───── LISTED ENTRIES

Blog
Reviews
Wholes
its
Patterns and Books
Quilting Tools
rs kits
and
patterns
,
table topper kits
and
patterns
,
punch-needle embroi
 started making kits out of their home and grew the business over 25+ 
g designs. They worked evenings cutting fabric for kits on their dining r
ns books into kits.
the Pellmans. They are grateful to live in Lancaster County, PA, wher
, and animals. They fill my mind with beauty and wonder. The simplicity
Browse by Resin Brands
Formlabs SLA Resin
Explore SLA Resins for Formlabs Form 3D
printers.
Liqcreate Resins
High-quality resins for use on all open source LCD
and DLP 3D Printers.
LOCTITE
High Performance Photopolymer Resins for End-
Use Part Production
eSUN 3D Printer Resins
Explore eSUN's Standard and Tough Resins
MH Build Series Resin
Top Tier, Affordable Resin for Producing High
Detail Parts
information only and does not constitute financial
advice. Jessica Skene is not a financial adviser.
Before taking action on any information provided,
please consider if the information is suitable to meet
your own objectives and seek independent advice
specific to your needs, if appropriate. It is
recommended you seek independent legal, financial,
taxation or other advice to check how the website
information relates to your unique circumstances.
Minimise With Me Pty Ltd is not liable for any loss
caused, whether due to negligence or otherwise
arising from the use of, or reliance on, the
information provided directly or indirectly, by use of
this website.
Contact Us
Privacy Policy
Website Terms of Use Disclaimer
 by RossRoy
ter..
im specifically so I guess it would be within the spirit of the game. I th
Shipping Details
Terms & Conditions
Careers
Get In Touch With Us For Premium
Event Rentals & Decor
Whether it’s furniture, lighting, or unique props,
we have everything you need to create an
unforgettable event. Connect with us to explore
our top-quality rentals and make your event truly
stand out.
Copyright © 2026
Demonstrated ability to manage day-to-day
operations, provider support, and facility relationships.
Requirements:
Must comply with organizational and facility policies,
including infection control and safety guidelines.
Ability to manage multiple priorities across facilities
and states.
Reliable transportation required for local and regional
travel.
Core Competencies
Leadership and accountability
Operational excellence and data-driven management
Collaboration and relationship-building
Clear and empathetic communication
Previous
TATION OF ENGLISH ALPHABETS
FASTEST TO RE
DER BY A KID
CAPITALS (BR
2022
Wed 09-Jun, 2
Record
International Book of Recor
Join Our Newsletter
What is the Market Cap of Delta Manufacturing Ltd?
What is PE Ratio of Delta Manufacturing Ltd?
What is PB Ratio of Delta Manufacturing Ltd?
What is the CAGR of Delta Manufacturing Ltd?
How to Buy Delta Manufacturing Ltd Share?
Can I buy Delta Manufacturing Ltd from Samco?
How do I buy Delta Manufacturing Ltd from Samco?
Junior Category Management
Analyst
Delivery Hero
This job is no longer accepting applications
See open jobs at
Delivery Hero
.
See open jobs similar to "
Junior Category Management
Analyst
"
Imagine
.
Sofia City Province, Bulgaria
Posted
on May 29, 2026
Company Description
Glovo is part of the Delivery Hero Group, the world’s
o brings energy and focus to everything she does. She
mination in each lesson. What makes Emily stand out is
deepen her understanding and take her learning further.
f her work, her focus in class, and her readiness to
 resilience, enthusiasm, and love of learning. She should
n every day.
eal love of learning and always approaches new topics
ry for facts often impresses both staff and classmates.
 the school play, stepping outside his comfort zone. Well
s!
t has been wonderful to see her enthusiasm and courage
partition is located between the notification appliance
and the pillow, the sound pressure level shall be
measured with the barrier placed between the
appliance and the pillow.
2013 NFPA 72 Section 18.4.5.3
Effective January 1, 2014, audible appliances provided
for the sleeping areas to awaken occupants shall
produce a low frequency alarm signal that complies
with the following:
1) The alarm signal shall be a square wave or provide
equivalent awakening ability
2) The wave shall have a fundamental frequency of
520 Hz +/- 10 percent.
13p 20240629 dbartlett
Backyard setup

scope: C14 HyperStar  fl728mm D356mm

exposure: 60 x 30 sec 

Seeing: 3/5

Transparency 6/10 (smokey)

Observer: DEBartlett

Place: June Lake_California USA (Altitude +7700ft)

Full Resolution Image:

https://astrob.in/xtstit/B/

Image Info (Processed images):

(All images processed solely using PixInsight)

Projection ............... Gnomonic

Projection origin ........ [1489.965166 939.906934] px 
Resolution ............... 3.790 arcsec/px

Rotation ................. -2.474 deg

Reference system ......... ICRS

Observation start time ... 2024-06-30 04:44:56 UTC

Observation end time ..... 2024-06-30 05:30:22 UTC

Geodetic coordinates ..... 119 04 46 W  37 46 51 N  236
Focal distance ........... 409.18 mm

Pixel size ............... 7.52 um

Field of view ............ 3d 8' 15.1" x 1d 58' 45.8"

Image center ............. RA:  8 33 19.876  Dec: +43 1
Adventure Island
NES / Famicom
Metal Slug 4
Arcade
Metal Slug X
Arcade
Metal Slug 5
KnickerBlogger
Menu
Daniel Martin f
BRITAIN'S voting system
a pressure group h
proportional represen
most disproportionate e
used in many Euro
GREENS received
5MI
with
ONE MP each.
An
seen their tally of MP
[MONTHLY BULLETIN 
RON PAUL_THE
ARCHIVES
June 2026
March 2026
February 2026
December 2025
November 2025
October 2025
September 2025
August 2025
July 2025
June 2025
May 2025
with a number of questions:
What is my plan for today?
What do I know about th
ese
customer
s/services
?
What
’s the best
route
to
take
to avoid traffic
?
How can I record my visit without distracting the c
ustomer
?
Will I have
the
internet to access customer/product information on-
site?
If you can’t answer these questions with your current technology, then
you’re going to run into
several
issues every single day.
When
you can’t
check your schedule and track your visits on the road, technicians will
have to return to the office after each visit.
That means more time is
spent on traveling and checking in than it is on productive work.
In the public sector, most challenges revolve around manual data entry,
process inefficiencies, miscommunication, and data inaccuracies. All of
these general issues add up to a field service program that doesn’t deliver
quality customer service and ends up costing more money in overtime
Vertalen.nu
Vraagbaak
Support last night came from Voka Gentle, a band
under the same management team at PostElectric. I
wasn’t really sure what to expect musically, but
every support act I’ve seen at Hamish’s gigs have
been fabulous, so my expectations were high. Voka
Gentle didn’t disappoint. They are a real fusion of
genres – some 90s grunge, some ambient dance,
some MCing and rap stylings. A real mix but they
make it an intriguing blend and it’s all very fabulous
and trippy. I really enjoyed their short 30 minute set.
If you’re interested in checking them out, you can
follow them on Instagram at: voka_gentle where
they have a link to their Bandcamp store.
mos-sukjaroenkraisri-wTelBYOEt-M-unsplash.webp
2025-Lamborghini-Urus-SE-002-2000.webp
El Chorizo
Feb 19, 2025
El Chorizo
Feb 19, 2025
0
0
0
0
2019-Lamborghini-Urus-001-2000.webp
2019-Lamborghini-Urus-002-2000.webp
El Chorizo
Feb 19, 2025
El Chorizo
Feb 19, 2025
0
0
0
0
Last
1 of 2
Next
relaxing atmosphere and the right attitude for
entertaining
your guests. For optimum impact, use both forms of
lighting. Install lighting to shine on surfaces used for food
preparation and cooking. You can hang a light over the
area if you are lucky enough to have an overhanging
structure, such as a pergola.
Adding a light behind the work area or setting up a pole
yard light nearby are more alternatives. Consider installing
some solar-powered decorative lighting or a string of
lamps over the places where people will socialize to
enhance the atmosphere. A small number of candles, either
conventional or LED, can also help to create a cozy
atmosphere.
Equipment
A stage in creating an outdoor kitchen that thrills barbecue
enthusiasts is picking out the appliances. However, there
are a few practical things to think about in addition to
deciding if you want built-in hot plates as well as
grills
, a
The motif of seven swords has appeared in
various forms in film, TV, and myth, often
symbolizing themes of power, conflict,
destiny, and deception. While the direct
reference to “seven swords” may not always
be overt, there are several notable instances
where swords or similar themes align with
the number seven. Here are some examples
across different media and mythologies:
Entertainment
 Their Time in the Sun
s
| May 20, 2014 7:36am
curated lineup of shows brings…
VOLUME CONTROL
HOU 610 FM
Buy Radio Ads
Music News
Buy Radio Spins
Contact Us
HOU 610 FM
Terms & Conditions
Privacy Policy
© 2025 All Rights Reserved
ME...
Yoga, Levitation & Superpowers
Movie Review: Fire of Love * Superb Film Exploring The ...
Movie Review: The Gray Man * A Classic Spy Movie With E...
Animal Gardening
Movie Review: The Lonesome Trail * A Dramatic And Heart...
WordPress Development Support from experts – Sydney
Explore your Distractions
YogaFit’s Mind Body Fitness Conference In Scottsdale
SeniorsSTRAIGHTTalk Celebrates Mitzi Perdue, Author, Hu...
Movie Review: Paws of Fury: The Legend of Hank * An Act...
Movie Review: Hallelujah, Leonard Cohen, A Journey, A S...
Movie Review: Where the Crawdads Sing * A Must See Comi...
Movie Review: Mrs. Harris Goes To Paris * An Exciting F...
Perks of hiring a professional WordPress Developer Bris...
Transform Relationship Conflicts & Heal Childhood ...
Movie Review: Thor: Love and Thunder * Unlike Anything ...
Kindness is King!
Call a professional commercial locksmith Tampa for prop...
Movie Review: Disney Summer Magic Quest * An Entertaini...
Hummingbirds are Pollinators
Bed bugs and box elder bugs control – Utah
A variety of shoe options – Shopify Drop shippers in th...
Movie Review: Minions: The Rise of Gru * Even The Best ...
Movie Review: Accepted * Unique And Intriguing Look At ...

──────────

Give every line from the start of the records up to and including the line containing "wonder. The simplicity" as a JSON list of strings, one string per line, with blank lines left out.

[
  "Blog",
  "Reviews",
  "Wholes",
  "its",
  "Patterns and Books",
  "Quilting Tools",
  "rs kits",
  "and",
  "patterns",
  ",",
  "table topper kits",
  "and",
  "patterns",
  ",",
  "punch-needle embroi",
  " started making kits out of their home and grew the business over 25+ ",
  "g designs. They worked evenings cutting fabric for kits on their dining r",
  "ns books into kits.",
  "the Pellmans. They are grateful to live in Lancaster County, PA, wher",
  ", and animals. They fill my mind with beauty and wonder. The simplicity"
]